Shasta County, California Wants to Hand Count Votes Again

WASHINGTON, D.C. — Shasta County, California took the first steps on Monday toward hand counting ballots cast in the 2024 election. On Monday, the Shasta County Elections Commission — the advisory body that makes elections-related decisions to the county’s Board of Supervisors — voted to recommend that all ballots for the upcoming election be counted by hand. 

The commission submitted a report to the board of supervisors that is riddled with conspiracy theories related to the 2020 election and the efficacy of voting machines. “It is the belief of the Commission that, in order to increase public trust in the Shasta County election processes, there should be a local ordinance mandating that Shasta County conduct their elections using hand counting of ballots at the precincts with paper poll books,” the report states. 
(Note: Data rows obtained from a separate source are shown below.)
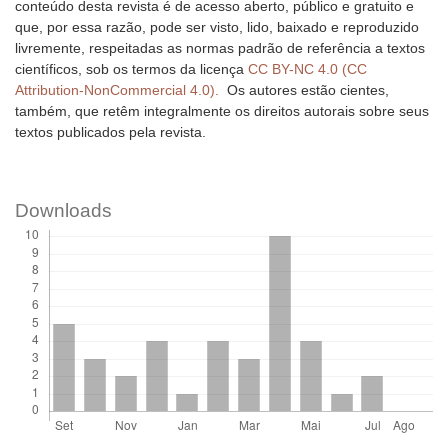
conteúdo desta revista é de acesso aberto, público e gratuito e
que, por essa razão, pode ser visto, lido, baixado e reproduzido
livremente, respeitadas as normas padrão de referência a textos
científicos, sob os termos da licença
CC BY-NC 4.0 (CC
Attribution-NonCommercial 4.0).
Os autores estão cientes,
também, que retêm integralmente os direitos autorais sobre seus
textos publicados pela revista.
Downloads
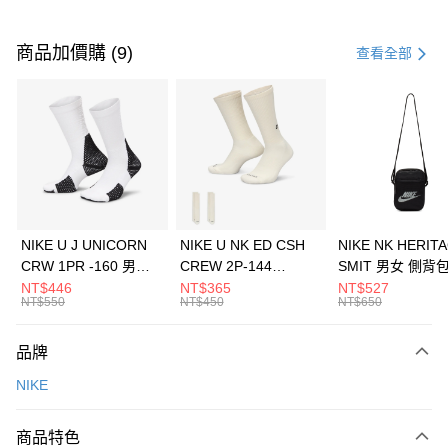
付款方式
信用卡一次付款
商品加價購 (9)
查看全部
信用卡分期付款
3 期 0 利率 每期
NT$1,026
21家銀行
合作金庫商業銀行
第一商業銀行
LINE Pay
華南商業銀行
彰化商業銀行
Apple Pay
上海商業儲蓄銀行
台北富邦商業銀行
國泰世華商業銀行
兆豐國際商業銀行
悠遊付
臺灣中小企業銀行
台中商業銀行
NIKE U J UNICORN
NIKE U NK ED CSH
NIKE NK HERIT
匯豐（台灣）商業銀行
華泰商業銀行
CRW 1PR -160 男女
CREW 2P-144
SMIT 男女 側背
全盈+PAY
聯邦商業銀行
遠東國際商業銀行
中統襪 FZ3393100
EMBRDY 男女 短統襪
BA5871010
NT$446
NT$365
NT$527
元大商業銀行
永豐商業銀行
NT$550
NT$450
NT$650
AFTEE先享後付
FZ3073133
玉山商業銀行
星展（台灣）商業銀行
相關說明
台新國際商業銀行
中國信託商業銀行
品牌
【關於「AFTEE先享後付」】
台灣樂天信用卡公司
AFTEE先享後付是「在收到商品之後才付款」的支付方式。 讓您購物簡單
運送方式
NIKE
便利好安心！
１．簡單：不需註冊會員、不需綁卡、不需儲值。
7-11取貨(快速到店)
２．便利：只要手機號碼，簡訊認證，即可結帳。
商品特色
每筆NT$100，滿NT$1,500(含以上)免運費
３．安心：先確認商品／服務後，再付款。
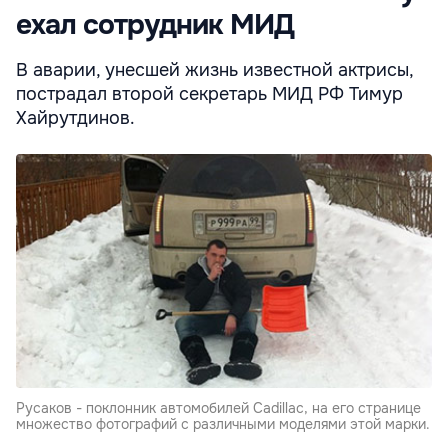
ехал сотрудник МИД
В аварии, унесшей жизнь известной актрисы,
пострадал второй секретарь МИД РФ Тимур
Хайрутдинов.
Русаков - поклонник автомобилей Cadillac, на его странице
множество фотографий с различными моделями этой марки.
It then cites a number of reasons why the five-member commission supports hand count voting: “No one can observe the actual tally of ballots by a machine,” credible evidence that voting machines are secretly connected to the internet, and allegations that the U.S. and Shasta County “were the victims of a coordinated multi-state conspiracy to defraud the 2020 General Election using voting machines.”

Should the Shasta County Board of Supervisors take up the commission’s recommendations and move to count ballots by hand, it would be in violation of California and federal law, according to California Attorney General Rob Bonta (D). 

This isn’t the first time that Shasta County — a red county in a blue state — tried to hand count votes in an election. In January  2023, the board of supervisors voted 3-2 to cancel its contract with Dominion Voting Systems — the company that produces voting machines across the country and was at the center of a right-wing conspiracy during the 2020 election — kicking off a legal back-and-forth with the state officials. 

After the vote, Bonta sent a letter warning that the county would be in violation of state and federal law if they ditch their electronic voting system. Despite the massive cost and spike in resources to move to hand counting ballots, the county started preparations to hand count for a local election in November 2023. 

But then the Democratic supermajority in the California Legislature passed a law requiring all counties to count votes through electronic voting machines. California Gov. Gavin Newsom (D) quickly signed the bill into law and Shasta County’s November 2023 election fully complied with the law — all 127 ballots were counted through an electronic machine, according to the Los Angeles Times. 

In the aftermath of the 2020 election, the proliferation of conspiracy theories and unproven allegations of voter fraud prompted many politicians and election officials to advocate for hand counting votes. But there’s been numerous studies that prove hand counting votes to be an extremely expensive endeavor that’s slow and prone to errors. 

The vote in Shasta County to hand count ballots last year drew national attention after Cochise County in Arizona took similar measures. At the time of the Shasta County vote, Democracy Docket’s Madeleine Greenberg analyzed how election conspiracy theories were manifesting in small, red counties like Shasta and Cochise counties:

The vote to hand count all ballots in Shasta County did not happen in a vacuum. It is part of a larger trend wherein election deniers or conspiracy theorists are elevated to public office and use their positions to foment distrust and promulgate misinformation and disinformation about election procedures that are credibly proven to be safe and secure. Before, during and after the 2022 midterm elections, Cochise County (a small red county in Arizona) was embroiled in controversy and faced several lawsuits after the county supervisors attempted different hand counts, sued their own election director, refused to certify the results of the election and transferred election oversight to the partisan county recorder. All of this drama was largely rooted in conspiracies about the security of electronic voting machines and election skepticism.

Despite the California law requiring electronic voting systems, the recommendation from the Shasta County Elections Commission claims that the law violates the county’s rights to run elections the way they want. It’s now up to the board of supervisors to decide whether or not to move forward with a mandate to count votes by hand.